Linguist James Essegbey documents highly endangered languages – sometimes with little more than a dozen living speakers – to preserve irreplaceable world perspectives. A professor of African language and linguistics, he focuses on working with West African communities to help leaders preserve their language and cultural knowledge.
“You manifest culture though language. Once you lose a language, a huge chunk of the culture also disappears,” Essegbey said. “And so what we are trying to do is document. The aim is to capture the knowledge and culture that is there before it disappears. Just as the disappearance of biodiversity affects our future existence, I believe that could also happen with language and culture because we lose important knowledge.”
Essegbey said local languages can be threatened by those a country prioritizes in its educational systems, which are often driven by colonialism or economic relationships. His research focuses on meticulously documenting endangered languages, either to create new records for community leaders to share with future generations or to help develop lessons plans for schools to revitalize the language.

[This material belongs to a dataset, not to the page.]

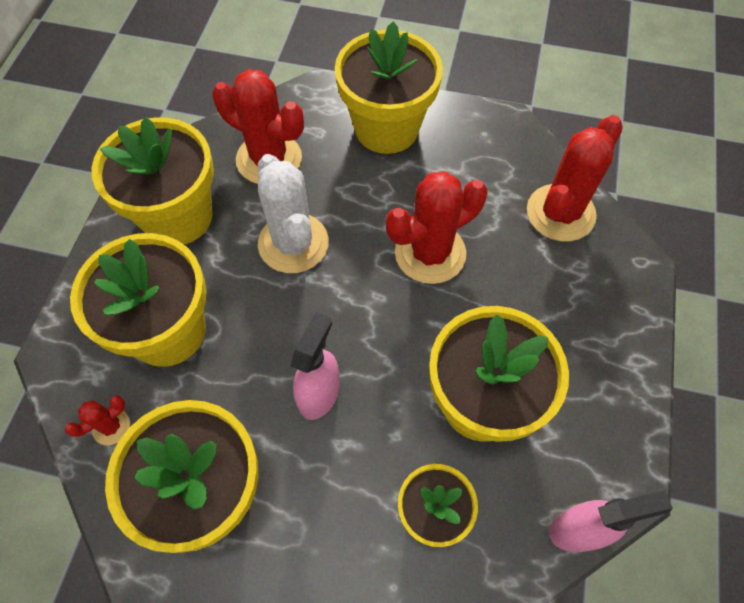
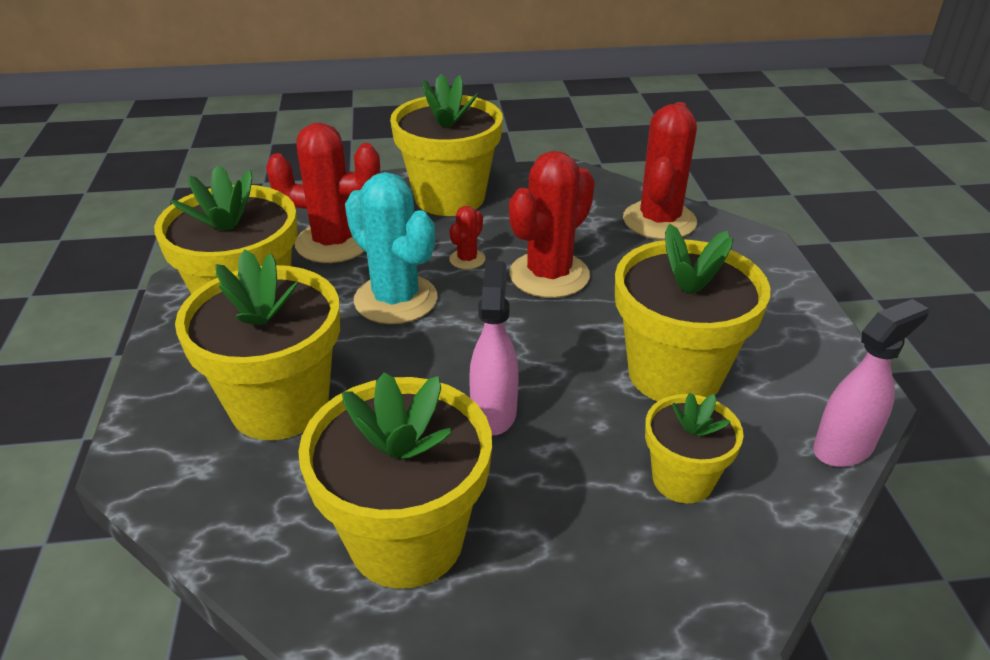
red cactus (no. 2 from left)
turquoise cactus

In some cases, linguists are sought by community leaders to help preserve a culture as generations dwindle. Essegbey said documenting languages as they are used is key to capturing the knowledge they contain, especially when speakers are extremely rare.

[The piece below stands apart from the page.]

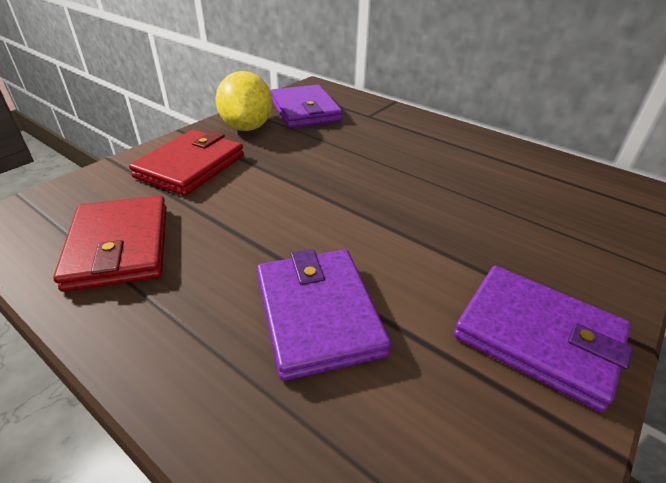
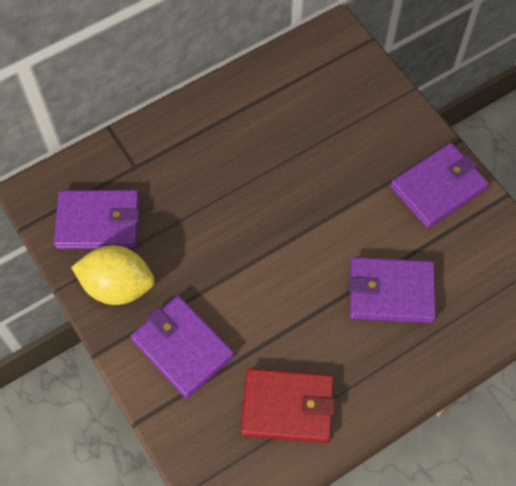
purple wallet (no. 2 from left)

“The hope is that people can study them and use them, and maybe someday there will be ways of getting the community to work on these languages,” Essegbey said. “If you want a community to learn the language and you go insisting on a different form – which is not the way they speak – you are doing some violence to their language already by changing it.”
For the last decade, Essegbey has been a co-principal investigator on grants totaling nearly $2 million from the U.S. Department of Defense’s National Security Education Program to help host an eight-week intensive program for students studying African languages. Although he arrived at UF in 2004 as a visiting professor specializing in Akan, one of Ghana’s dominant languages, his courses are now designed to include themes spanning several other disciplines, including English, linguistics, anthropology and African American studies.
Essegbey, who earned his Ph.D. from Leiden University in the Netherlands and his bachelor’s in linguistics and French from the University of Ghana, said he was immersed in languages growing up.
“The thing about Africa – and it’s not just Ghana – is that when we say we are endowed with resources, language is part of that.” Essegbey said. “For me, I want my study of language to let languages speak. When I approach all these languages, I let them speak to me – without any preconceived notions.”
Essegbey is also an affiliate faculty member at UF’s Center for African Studies. He recently published the first comprehensive description of Tutrugbu, a language spoken by the Nyangbopeople in Ghana.